• **INSTRUCTIONS TO FOLLOW**
Every line of the data that includes "laws" should be copied out.

• **EXERCISE DATA**
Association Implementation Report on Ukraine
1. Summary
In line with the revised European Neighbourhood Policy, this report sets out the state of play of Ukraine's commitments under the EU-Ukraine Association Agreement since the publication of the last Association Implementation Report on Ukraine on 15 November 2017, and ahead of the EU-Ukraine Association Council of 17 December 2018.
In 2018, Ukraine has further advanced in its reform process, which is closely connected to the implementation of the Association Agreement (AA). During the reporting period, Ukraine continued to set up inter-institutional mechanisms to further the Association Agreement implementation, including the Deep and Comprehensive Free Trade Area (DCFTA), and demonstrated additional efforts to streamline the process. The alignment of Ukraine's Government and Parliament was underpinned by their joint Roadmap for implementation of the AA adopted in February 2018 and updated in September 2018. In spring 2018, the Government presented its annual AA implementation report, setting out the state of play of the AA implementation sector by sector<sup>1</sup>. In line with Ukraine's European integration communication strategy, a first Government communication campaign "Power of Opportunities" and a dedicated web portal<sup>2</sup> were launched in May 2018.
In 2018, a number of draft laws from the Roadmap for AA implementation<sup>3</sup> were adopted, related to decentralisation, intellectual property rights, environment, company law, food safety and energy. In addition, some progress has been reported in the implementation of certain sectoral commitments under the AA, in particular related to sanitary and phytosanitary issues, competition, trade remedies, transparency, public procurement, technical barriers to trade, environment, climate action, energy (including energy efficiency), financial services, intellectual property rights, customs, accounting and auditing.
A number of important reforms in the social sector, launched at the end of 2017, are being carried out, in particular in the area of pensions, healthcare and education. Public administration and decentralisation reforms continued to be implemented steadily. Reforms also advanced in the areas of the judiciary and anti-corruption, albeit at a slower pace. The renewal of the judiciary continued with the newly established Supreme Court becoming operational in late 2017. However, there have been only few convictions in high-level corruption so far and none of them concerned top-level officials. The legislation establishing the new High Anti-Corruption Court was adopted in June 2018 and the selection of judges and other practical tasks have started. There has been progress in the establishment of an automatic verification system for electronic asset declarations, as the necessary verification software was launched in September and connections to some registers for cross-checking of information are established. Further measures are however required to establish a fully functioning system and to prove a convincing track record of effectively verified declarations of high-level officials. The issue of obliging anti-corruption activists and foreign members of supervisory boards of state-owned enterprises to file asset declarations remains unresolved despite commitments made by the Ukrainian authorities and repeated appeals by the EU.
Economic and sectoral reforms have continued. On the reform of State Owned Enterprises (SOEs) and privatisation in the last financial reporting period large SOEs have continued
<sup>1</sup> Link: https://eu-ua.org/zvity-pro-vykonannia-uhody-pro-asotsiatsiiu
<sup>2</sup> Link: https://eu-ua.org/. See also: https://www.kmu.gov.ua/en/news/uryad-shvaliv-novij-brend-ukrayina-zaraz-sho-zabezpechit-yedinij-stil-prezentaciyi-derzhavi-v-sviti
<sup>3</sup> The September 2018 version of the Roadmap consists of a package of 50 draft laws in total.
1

• **ANSWER TO THE PROBLEM**
In 2018, a number of draft laws from the Roadmap for AA implementation<sup>3</sup> were adopted, related to decentralisation, intellectual property rights, environment, company law, food safety and energy. In addition, some progress has been reported in the implementation of certain sectoral commitments under the AA, in particular related to sanitary and phytosanitary issues, competition, trade remedies, transparency, public procurement, technical barriers to trade, environment, climate action, energy (including energy efficiency), financial services, intellectual property rights, customs, accounting and auditing.
<sup>3</sup> The September 2018 version of the Roadmap consists of a package of 50 draft laws in total.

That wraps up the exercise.